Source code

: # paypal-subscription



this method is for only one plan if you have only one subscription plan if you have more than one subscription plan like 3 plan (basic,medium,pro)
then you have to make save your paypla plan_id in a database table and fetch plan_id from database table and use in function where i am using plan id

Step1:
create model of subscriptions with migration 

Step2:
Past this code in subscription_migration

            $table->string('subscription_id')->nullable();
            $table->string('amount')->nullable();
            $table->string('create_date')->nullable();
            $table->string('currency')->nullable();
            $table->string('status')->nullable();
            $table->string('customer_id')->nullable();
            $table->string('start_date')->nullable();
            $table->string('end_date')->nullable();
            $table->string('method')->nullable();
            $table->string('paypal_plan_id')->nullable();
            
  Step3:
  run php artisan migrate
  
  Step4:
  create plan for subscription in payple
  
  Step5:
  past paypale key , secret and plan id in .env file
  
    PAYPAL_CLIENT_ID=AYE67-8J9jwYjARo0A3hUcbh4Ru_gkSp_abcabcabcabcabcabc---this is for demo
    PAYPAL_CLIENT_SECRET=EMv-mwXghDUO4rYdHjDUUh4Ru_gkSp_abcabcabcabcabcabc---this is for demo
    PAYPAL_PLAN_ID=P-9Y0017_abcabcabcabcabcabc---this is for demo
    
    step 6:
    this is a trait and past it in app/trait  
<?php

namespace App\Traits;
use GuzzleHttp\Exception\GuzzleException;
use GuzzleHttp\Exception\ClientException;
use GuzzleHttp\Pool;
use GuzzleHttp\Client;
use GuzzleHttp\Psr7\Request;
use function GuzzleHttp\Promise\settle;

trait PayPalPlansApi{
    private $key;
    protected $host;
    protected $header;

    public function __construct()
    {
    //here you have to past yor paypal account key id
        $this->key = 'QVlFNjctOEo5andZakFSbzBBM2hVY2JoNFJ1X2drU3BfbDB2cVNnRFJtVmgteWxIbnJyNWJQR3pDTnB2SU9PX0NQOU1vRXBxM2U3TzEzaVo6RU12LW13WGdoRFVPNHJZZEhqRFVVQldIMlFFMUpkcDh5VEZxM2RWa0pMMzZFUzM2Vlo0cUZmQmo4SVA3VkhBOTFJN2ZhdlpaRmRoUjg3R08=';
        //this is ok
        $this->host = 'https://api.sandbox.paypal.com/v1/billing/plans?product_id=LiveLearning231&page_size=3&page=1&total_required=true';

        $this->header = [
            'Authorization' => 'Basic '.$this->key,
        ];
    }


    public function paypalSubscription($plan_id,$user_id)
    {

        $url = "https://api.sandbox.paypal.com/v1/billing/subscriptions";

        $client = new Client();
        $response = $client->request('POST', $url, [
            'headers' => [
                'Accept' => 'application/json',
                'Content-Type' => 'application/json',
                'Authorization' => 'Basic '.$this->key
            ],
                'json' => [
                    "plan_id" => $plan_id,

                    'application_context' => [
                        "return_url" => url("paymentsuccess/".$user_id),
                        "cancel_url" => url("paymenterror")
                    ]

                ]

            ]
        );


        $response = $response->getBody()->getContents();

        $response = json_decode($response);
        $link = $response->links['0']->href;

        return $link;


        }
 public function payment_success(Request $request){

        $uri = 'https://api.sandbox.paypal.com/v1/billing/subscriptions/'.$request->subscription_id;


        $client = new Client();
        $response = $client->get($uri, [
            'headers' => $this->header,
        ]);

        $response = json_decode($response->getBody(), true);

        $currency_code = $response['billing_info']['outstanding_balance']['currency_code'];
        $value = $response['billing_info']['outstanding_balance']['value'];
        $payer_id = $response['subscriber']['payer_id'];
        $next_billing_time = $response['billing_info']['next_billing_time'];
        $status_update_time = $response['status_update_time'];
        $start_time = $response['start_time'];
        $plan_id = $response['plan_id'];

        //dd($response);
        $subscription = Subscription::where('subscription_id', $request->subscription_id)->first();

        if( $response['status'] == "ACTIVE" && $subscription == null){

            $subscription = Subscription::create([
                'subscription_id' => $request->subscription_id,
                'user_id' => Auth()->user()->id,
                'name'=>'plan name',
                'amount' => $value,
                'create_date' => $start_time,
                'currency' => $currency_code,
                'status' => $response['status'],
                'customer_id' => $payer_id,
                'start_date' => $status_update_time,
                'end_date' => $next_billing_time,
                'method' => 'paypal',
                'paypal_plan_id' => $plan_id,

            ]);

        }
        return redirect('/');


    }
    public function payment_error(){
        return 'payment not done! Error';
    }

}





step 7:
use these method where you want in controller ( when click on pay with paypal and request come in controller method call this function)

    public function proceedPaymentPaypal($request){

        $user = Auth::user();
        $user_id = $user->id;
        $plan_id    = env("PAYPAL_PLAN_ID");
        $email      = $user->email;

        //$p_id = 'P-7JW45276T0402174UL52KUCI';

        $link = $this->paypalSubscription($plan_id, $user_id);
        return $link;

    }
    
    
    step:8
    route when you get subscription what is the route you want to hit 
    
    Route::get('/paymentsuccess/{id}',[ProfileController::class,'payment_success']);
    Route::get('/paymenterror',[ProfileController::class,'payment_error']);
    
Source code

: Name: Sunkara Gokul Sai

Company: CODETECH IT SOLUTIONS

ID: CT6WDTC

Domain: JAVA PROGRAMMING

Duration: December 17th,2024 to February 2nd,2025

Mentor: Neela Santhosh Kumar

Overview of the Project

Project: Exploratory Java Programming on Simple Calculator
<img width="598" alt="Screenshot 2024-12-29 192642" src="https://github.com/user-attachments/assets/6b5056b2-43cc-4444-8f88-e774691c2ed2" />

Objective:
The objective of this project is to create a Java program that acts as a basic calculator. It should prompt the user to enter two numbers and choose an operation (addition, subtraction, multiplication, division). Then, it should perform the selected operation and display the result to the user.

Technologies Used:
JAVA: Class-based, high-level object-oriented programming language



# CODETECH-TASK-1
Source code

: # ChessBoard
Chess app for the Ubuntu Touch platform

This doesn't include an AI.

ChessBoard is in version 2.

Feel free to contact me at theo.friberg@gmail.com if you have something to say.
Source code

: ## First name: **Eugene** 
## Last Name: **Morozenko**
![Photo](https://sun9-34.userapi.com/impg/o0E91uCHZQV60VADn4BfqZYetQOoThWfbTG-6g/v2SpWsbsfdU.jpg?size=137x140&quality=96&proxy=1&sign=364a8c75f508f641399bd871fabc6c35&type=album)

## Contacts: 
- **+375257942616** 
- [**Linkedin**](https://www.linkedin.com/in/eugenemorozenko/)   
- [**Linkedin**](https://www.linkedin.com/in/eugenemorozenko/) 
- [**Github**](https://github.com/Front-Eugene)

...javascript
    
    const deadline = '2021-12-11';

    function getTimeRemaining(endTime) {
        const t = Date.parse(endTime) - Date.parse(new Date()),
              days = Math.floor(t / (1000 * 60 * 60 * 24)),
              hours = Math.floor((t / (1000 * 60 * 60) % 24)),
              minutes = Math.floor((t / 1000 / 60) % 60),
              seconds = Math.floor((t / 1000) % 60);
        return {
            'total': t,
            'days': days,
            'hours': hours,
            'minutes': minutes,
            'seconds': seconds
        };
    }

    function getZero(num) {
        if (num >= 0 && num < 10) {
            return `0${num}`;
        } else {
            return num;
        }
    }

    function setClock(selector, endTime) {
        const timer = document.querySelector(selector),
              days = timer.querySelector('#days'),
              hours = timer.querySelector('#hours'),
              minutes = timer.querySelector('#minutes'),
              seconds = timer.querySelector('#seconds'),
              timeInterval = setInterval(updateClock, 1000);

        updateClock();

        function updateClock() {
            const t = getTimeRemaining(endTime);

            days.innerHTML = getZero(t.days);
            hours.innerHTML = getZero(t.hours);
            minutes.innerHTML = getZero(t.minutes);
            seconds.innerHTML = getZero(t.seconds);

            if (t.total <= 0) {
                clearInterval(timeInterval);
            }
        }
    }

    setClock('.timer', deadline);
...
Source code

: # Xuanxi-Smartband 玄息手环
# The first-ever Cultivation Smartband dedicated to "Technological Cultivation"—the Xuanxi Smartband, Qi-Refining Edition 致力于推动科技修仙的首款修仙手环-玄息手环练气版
※
● DIRECTIONS FOR THIS TASK: Count the lines in the records that contain the string "public", and give only that number.

● YOUR RESPONSE: 5